Excerpted text:
** Begin **

4.       Notes that Council officers will continue to work collaboratively with the Department of Planning Industry & Environment post exhibition to refine the Wilton Town Centre Precinct as further planning occurs to ensure the best possible outcomes for the Wilton Growth Area.

 

Report

The Town Centre precinct of the Wilton Growth area sits at the junction of the Hume Highway and Picton Road, in the general vicinity of the existing skydiving centre. It will be the third precinct within the Growth Area to be rezoned under the State Environmental Planning Policy (Sydney Region Growth Centres) 2006 (Growth Centres SEPP) following the rezoning of the South East Wilton and the North Wilton Precincts in 2018.

On 6 November 2020, the NSW Department of Planning & Environment (DPIE) released the Wilton Town Centre Precinct Rezoning Package for public comment. The public exhibition included the following documents:

·        Discussion Paper

·        Draft Precinct Structure Plan

·        Draft Growth Centre SEPP maps

·        Additional draft part to the draft Wilton Development Control Plan:

o   DCP – Draft Schedule 3

o   DCP – Draft Part 6 Employment

o   DCP – Draft Part 7 Wilton Town Centre

·        Numerous technical documents, which were previously exhibited.

** End **

Dataset entries:
** Begin **

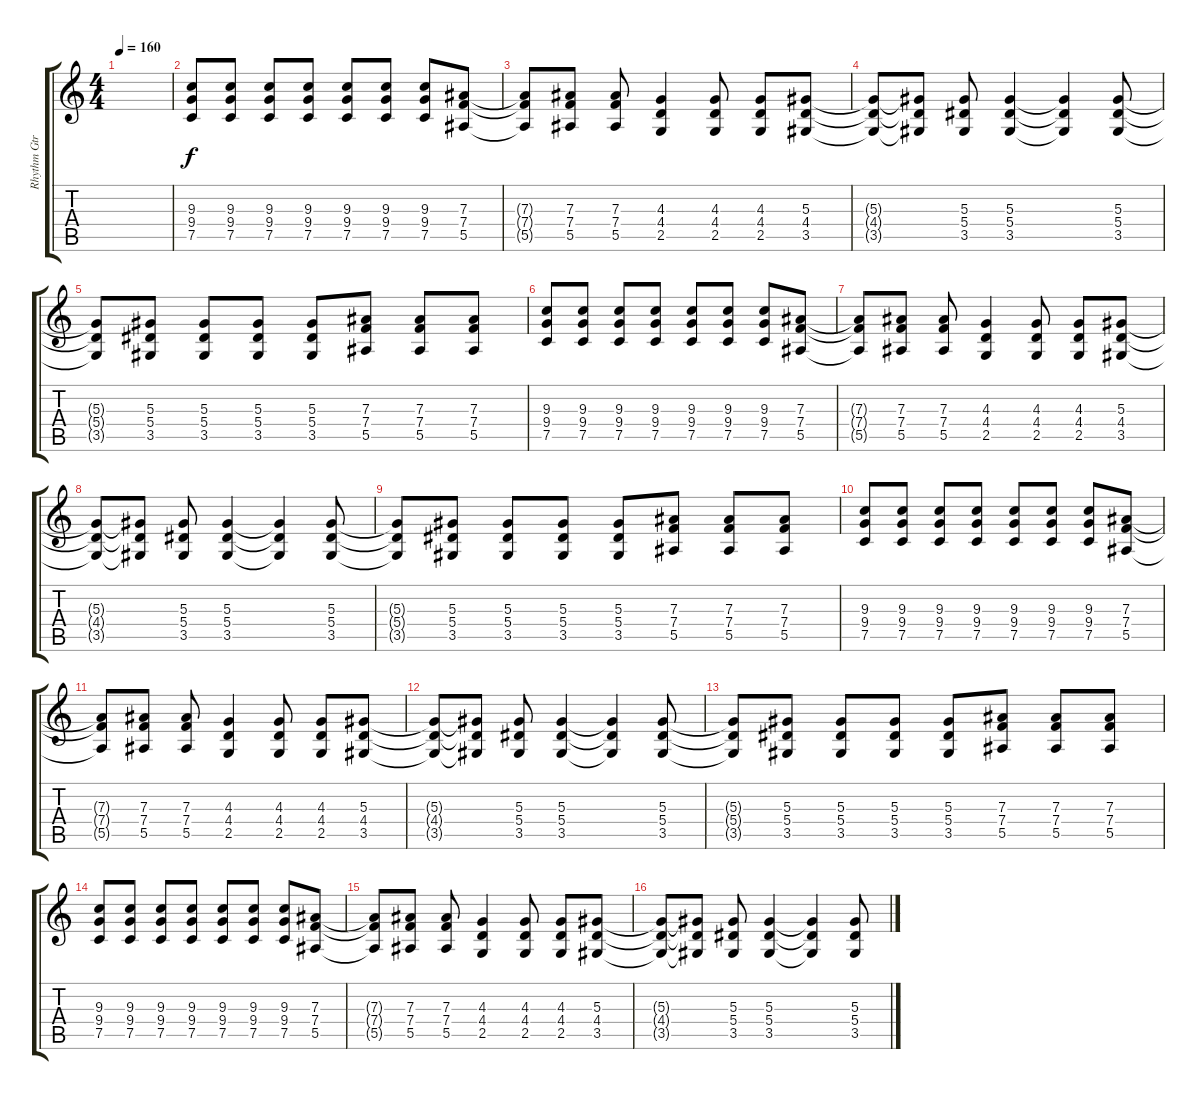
\track ("Rhythm Gtr" "Rhythm Gtr") {instrument distortionguitar}
\staff {score tabs}
\tuning (C4 G3 Eb3 Bb2 F2 C2) {hide}
\ts (4 4)
\tempo 160
\clef g2
\ks c
|
(9.3 9.4 7.5).8 (9.3 9.4 7.5).8 (9.3 9.4 7.5).8 (9.3 9.4 7.5).8 (9.3 9.4 7.5).8 (9.3 9.4 7.5).8 (9.3 9.4 7.5).8 (7.3 7.4 5.5).8 |
(7.3{t} 7.4{t} 5.5{t}).8 (7.3 7.4 5.5).8 (7.3 7.4 5.5).8 (4.3 4.4 2.5).4 (4.3 4.4 2.5).8 (4.3 4.4 2.5).8 (5.3 4.4 3.5).8 |
(5.3{t} 4.4{t} 3.5{t}).8 (5.3{t} 4.4{t} 3.5{t}).8 (5.3 5.4 3.5).8 (5.3 5.4 3.5).4 (5.3{t} 5.4{t} 3.5{t}).4 (5.3 5.4 3.5).8 |
(5.3{t} 5.4{t} 3.5{t}).8 (5.3 5.4 3.5).8 (5.3 5.4 3.5).8 (5.3 5.4 3.5).8 (5.3 5.4 3.5).8 (7.3 7.4 5.5).8 (7.3 7.4 5.5).8 (7.3 7.4 5.5).8 |
(9.3 9.4 7.5).8 (9.3 9.4 7.5).8 (9.3 9.4 7.5).8 (9.3 9.4 7.5).8 (9.3 9.4 7.5).8 (9.3 9.4 7.5).8 (9.3 9.4 7.5).8 (7.3 7.4 5.5).8 |
(7.3{t} 7.4{t} 5.5{t}).8 (7.3 7.4 5.5).8 (7.3 7.4 5.5).8 (4.3 4.4 2.5).4 (4.3 4.4 2.5).8 (4.3 4.4 2.5).8 (5.3 4.4 3.5).8 |
(5.3{t} 4.4{t} 3.5{t}).8 (5.3{t} 4.4{t} 3.5{t}).8 (5.3 5.4 3.5).8 (5.3 5.4 3.5).4 (5.3{t} 5.4{t} 3.5{t}).4 (5.3 5.4 3.5).8 |
(5.3{t} 5.4{t} 3.5{t}).8 (5.3 5.4 3.5).8 (5.3 5.4 3.5).8 (5.3 5.4 3.5).8 (5.3 5.4 3.5).8 (7.3 7.4 5.5).8 (7.3 7.4 5.5).8 (7.3 7.4 5.5).8 |
(9.3 9.4 7.5).8 (9.3 9.4 7.5).8 (9.3 9.4 7.5).8 (9.3 9.4 7.5).8 (9.3 9.4 7.5).8 (9.3 9.4 7.5).8 (9.3 9.4 7.5).8 (7.3 7.4 5.5).8 |
(7.3{t} 7.4{t} 5.5{t}).8 (7.3 7.4 5.5).8 (7.3 7.4 5.5).8 (4.3 4.4 2.5).4 (4.3 4.4 2.5).8 (4.3 4.4 2.5).8 (5.3 4.4 3.5).8 |
(5.3{t} 4.4{t} 3.5{t}).8 (5.3{t} 4.4{t} 3.5{t}).8 (5.3 5.4 3.5).8 (5.3 5.4 3.5).4 (5.3{t} 5.4{t} 3.5{t}).4 (5.3 5.4 3.5).8 |
(5.3{t} 5.4{t} 3.5{t}).8 (5.3 5.4 3.5).8 (5.3 5.4 3.5).8 (5.3 5.4 3.5).8 (5.3 5.4 3.5).8 (7.3 7.4 5.5).8 (7.3 7.4 5.5).8 (7.3 7.4 5.5).8 |
(9.3 9.4 7.5).8 (9.3 9.4 7.5).8 (9.3 9.4 7.5).8 (9.3 9.4 7.5).8 (9.3 9.4 7.5).8 (9.3 9.4 7.5).8 (9.3 9.4 7.5).8 (7.3 7.4 5.5).8 |
(7.3{t} 7.4{t} 5.5{t}).8 (7.3 7.4 5.5).8 (7.3 7.4 5.5).8 (4.3 4.4 2.5).4 (4.3 4.4 2.5).8 (4.3 4.4 2.5).8 (5.3 4.4 3.5).8 |
(5.3{t} 4.4{t} 3.5{t}).8 (5.3{t} 4.4{t} 3.5{t}).8 (5.3 5.4 3.5).8 (5.3 5.4 3.5).4 (5.3{t} 5.4{t} 3.5{t}).4 (5.3 5.4 3.5).8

** End **

Tasks to complete:
1. According to the Wilton Town Centre report, on what date was the rezoning package released for public comment?
2. Transcribe the Wilton Town Centre report, everything from "o   DCP – Draft Schedule" down to "were previously exhibited.".

Complete answers:
1. 6 November 2020

2.
o   DCP – Draft Schedule 3

o   DCP – Draft Part 6 Employment

o   DCP – Draft Part 7 Wilton Town Centre

·        Numerous technical documents, which were previously exhibited.